Ischemic preconditioning (IP) triggers mechanisms that are cardioprotective during subsequent, non-fatal myocardial ischemia. Thus, exercise strenuous enough to produce transient myocardial ischemia may evoke IP and confer protection to myocardium of patients with ischemic heart disease (IHD). Patients with stable IHD (age 38-65 y; ejection fraction >40%), incomplete revascularization after transcutaneous coronary angioplasty, and positive results of a diagnostic exercise stress test were studied. The IP group (53.9± 6.2 y; n=11) performed 10 treadmill exercise sessions at 70-80% of diagnostic intensity with a 48 h interval between sessions.

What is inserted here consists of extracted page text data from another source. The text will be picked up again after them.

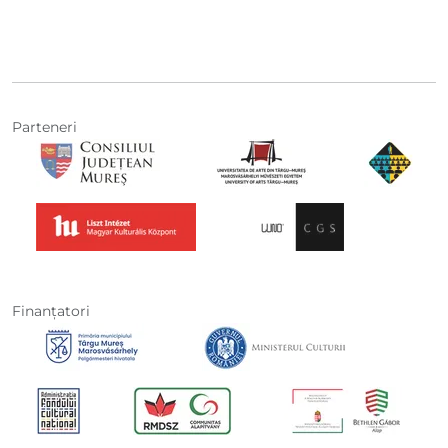
Parteneri
Finanţatori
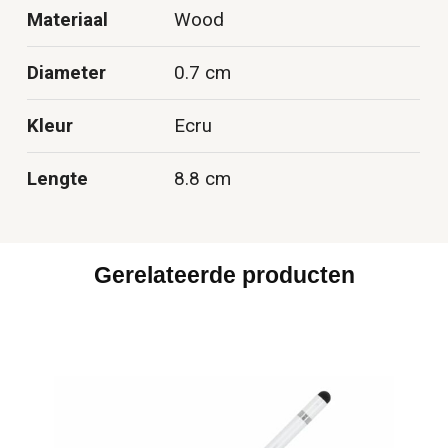
Materiaal
Wood
Diameter
0.7 cm
Kleur
Ecru
Lengte
8.8 cm
Gerelateerde producten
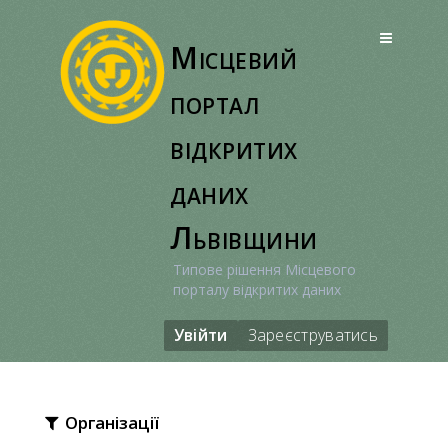
Перейти
до
Місцевий
вмісту
портал
відкритих
даних
Львівщини
Типове рішення Місцевого
порталу відкритих даних
Увійти
Зареєструватись
Організації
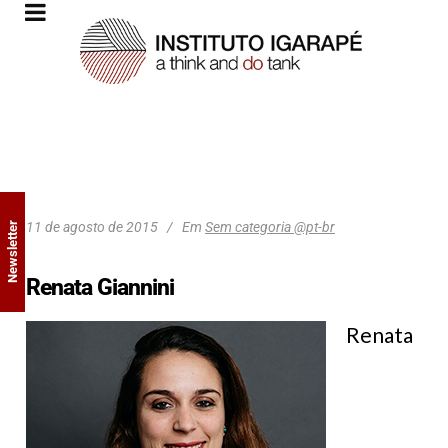
11 de agosto de 2015
Em
Sem categoria @pt-br
Newsletter
Renata Giannini
Renata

Each training session continued until ST depression and/or angina occurred (15-25 min initially, 30-50 min after 10 sessions). The control (C) group (56.1± 4.8 y, n=10) performed 10 standard 30-min rehabilitation exercise training sessions at 50-60% of diagnostic intensity for 30 min each, with a 48 h interval between sessions. Monitored safety indices, ECG, blood pressure, heart rate, and myocardial injury markers were within normal reference ranges in both groups, except for ST depression and/or angina in the IP group. Ischemia-modified albumin increased after the first rehabilitation session in the IP group, but by session 10 it was significantly lower than in the C group. In post- rehabilitation exercise stress tests, maximum ST depression was decreased by 46.3±6.8% in the IP group vs 9.8±1.6% in the C group (p <0.001). Also, diagnostic exercise duration increased by 17.5±3.6% vs 4.1±1.2% (p <0.05); MET by 9.3±2.6% vs 2.4±1.1% (p <0.05); double product by 6.5±2.9% vs 2.1±1.0% (p=0.021). Thus, consistent with IP, strenuous physical rehabilitation increased resistance to myocardial oxygen supply/demand imbalance and also improved exercise tolerance in IHD patients.
- © 2013 by American Heart Association, Inc.